What Due Diligence Should I Expect When Selling My Business?
You have worked incredibly hard building your software company. Now someone recognizes your value and is considering an acquisition.
Your prospective buyers will conduct due diligence. That much should be expected.
But how deep will they go?
That depends on the buyer, but most companies undertake significant due diligence processes, and some people find themselves surprised by the depth of the investigation.
Many people assume that the due diligence process is simply a financial exercise – “opening the books” to investigate the company’s cash flow, debt, and profit situation.
A proper due diligence process is much more than that.
Due diligence is about informing the decision for a potential acquisition. A meaningful process explores every aspect of your company’s past, present, and future.
Due Diligence Areas
The financial records will naturally be a key part of a due diligence process. You should expect that the financial and accounting review will encompass all financial statements, projections and forecasts, operating budgets, and audit papers.
But proper due diligence goes further. A comprehensive process will also delve into other areas and ask key questions, such as the ones listed below.
- Is there a strategic fit between the two organizations?
- Can their strategic and operational plans be integrated?
- Is there a planning process in place, with follow-up on implementation?
- What about tracking of performance against goals and objectives? Can you demonstrate your track record?
Human Resource Considerations
- What about the people? Will they fit in a merged company?
- Who are the key staff members? What are their tenures and backgrounds?
- What practices has the company used to retain talented employees?
Organizational and Development Considerations
- What is the organization structure?
- What controls does the management team use to oversee productivity?
- What physical and intellectual properties are essential to the business?
- What products are in the development pipeline? What is the time remaining and expense required to launch each product?
- How adequate and credible are the platforms and applications supporting the data and communications needs?
- The review may examine the process by which information is captured, the flow of data, and special issues.
- The legal review examines all the significant records, manuals, agreements, financial instruments utilized, insurance contracts in force, the status of litigation, regulatory relationship and exposure, and tax position.
- Reputation risk focuses on the management of customer and public relationships and images, and the extent to which management has strategies and plans in place to respond to events that harm the company’s reputation, and consequently the buyer’s reputation.
The list of information that could be examined is seemingly endless. Even the most extensive search will not be able to predict the future with any measure of certainty.
Due Diligence Cannot Eliminate All Risk
The due diligence process is meant to reduce risk, not eliminate it. We examined risk management in another blog post where we emphasized that it’s impossible to eliminate all risk.

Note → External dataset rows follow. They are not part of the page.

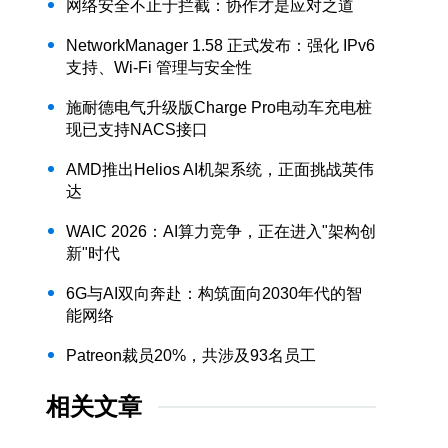
网络安全不止于拦截：协作才是应对之道
NetworkManager 1.58 正式发布：强化 IPv6
支持、Wi-Fi 管理与安全性
施耐德电气升级版Charge Pro电动车充电桩
现已支持NACS接口
AMD推出Helios AI机架系统，正面挑战英伟
达
WAIC 2026：AI算力竞争，正在进入"架构创
新"时代
6G与AI双向奔赴：构筑面向2030年代的智
能网络
Patreon裁员20%，共涉及93名员工
相关文章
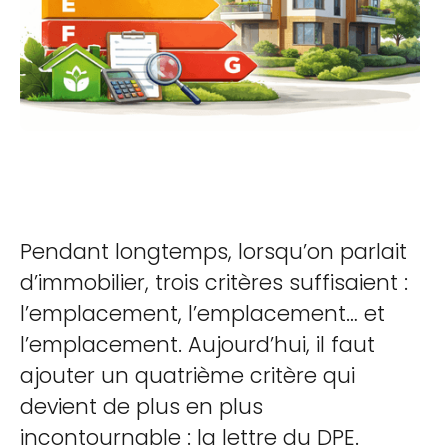
Pendant longtemps, lorsqu’on parlait
d’immobilier, trois critères suffisaient :
l’emplacement, l’emplacement… et
l’emplacement. Aujourd’hui, il faut
ajouter un quatrième critère qui
devient de plus en plus
incontournable : la lettre du DPE.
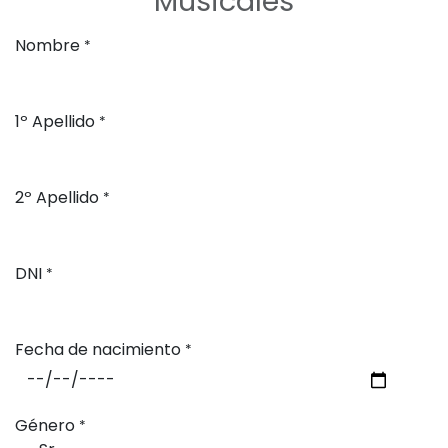
Musicales
Nombre
*
1º Apellido
*
2º Apellido
*
DNI
*
Fecha de nacimiento
*
Género
*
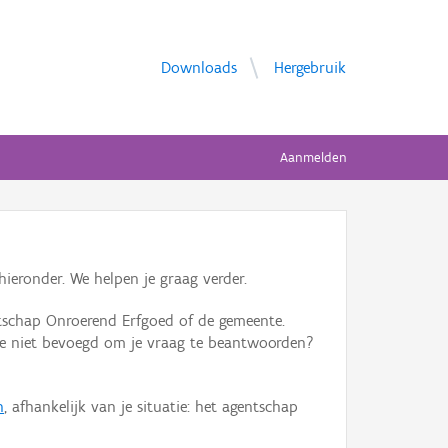
Downloads
Hergebruik
Aanmelden
ieronder. We helpen je graag verder.
tschap Onroerend Erfgoed of de gemeente.
ente niet bevoegd om je vraag te beantwoorden?
n
, afhankelijk van je situatie: het agentschap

Experienced business leaders understand this. They know that the traditional due diligence factors account for a small contributor to the company’s long-term performance.
The success of an acquisition is dependent on factors that are outside of the due diligence process. Nevertheless, it’s still important to conduct a robust due diligence process to make sure the fit is right.
Getting the Right Fit
Remember – most due diligence processes determine not to proceed with an acquisition.
It doesn’t mean your company is unprepared for growth. It just means there was not a fit at this time. Do not assume the entire process is about financial solvency. It’s about much more, and finding a strategic fit is crucial.